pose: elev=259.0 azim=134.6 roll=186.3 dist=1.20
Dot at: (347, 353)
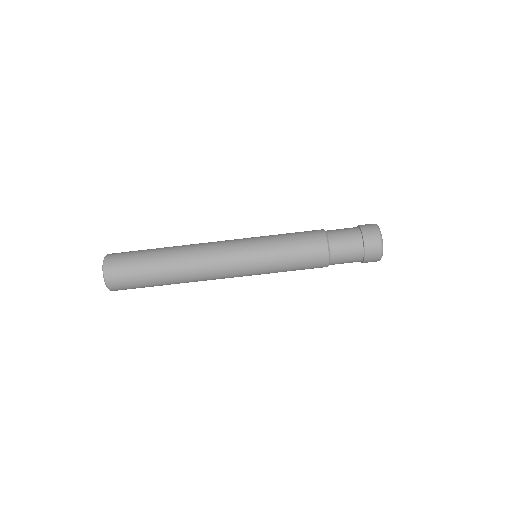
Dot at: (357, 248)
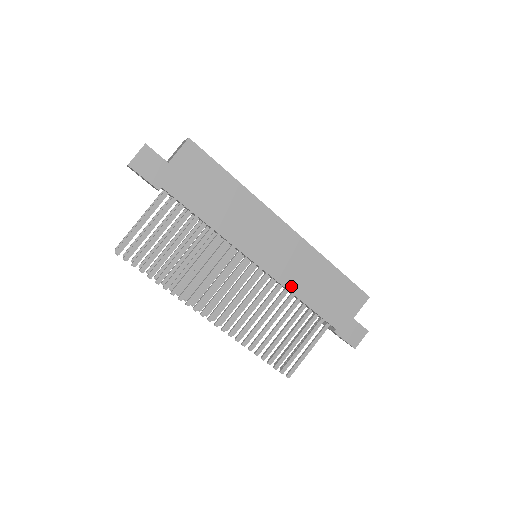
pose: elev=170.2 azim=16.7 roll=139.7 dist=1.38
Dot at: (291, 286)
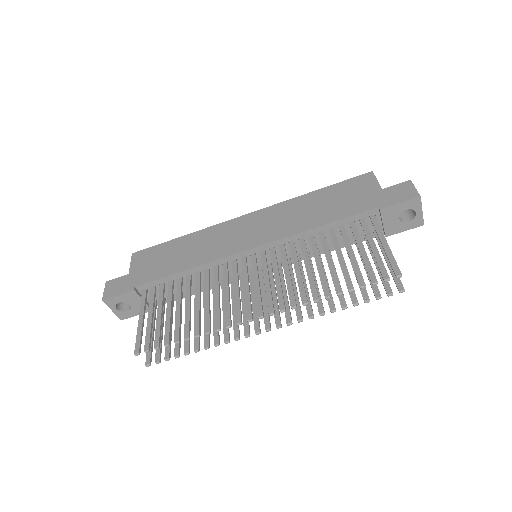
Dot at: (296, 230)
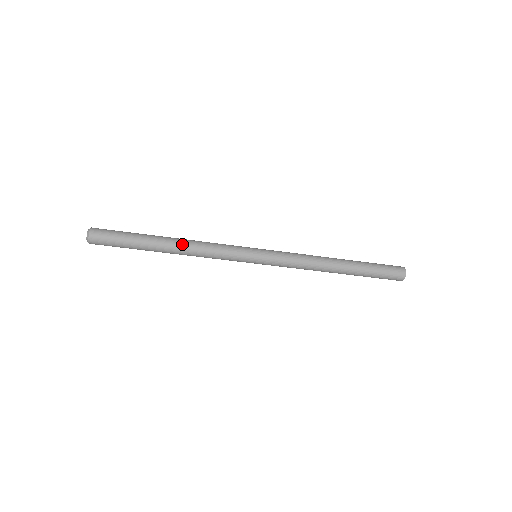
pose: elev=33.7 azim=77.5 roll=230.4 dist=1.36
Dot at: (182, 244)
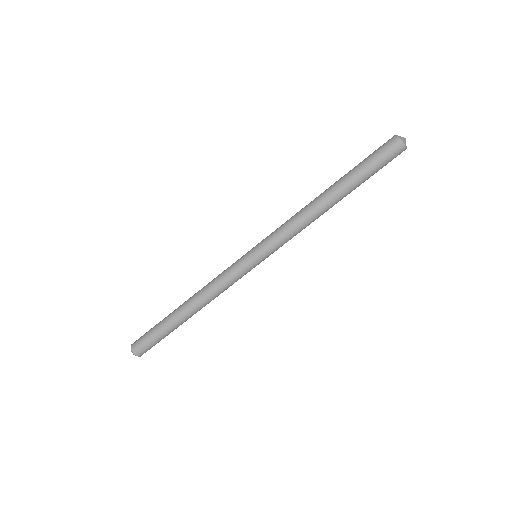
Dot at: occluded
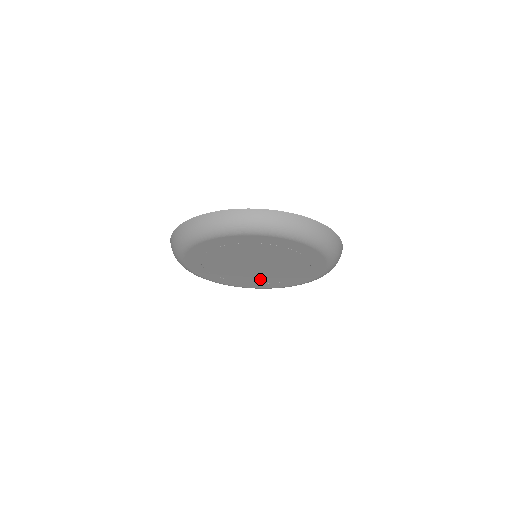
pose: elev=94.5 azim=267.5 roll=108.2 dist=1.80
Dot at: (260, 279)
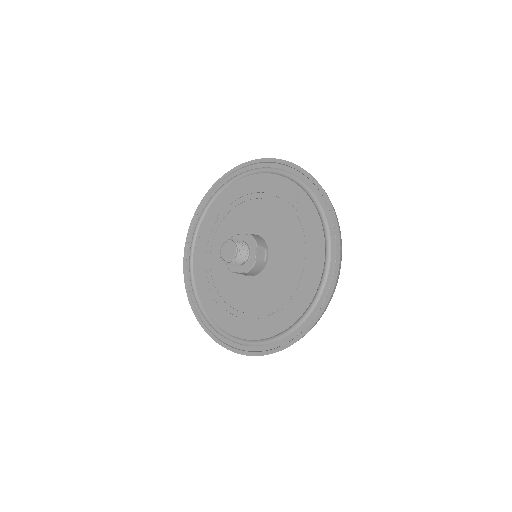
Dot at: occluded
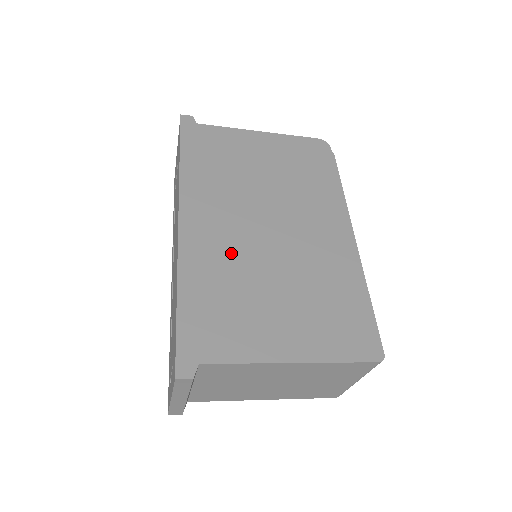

* **SHORT PROBLEM**
Copy every line of the records above, replacing each "pose" with "view" and changing nothing else. Leave the pictures out.

* **OUTPUT BELOW**
view: elev=259.0 azim=134.6 roll=186.3 dist=1.20
Dot at: (347, 353)
Dot at: (357, 248)
view: elev=170.2 azim=16.7 roll=139.7 dist=1.38
Dot at: (291, 286)
Dot at: (296, 230)
view: elev=33.7 azim=77.5 roll=230.4 dist=1.36
Dot at: (182, 244)
Dot at: occluded
view: elev=94.5 azim=267.5 roll=108.2 dist=1.80
Dot at: (260, 279)
Dot at: occluded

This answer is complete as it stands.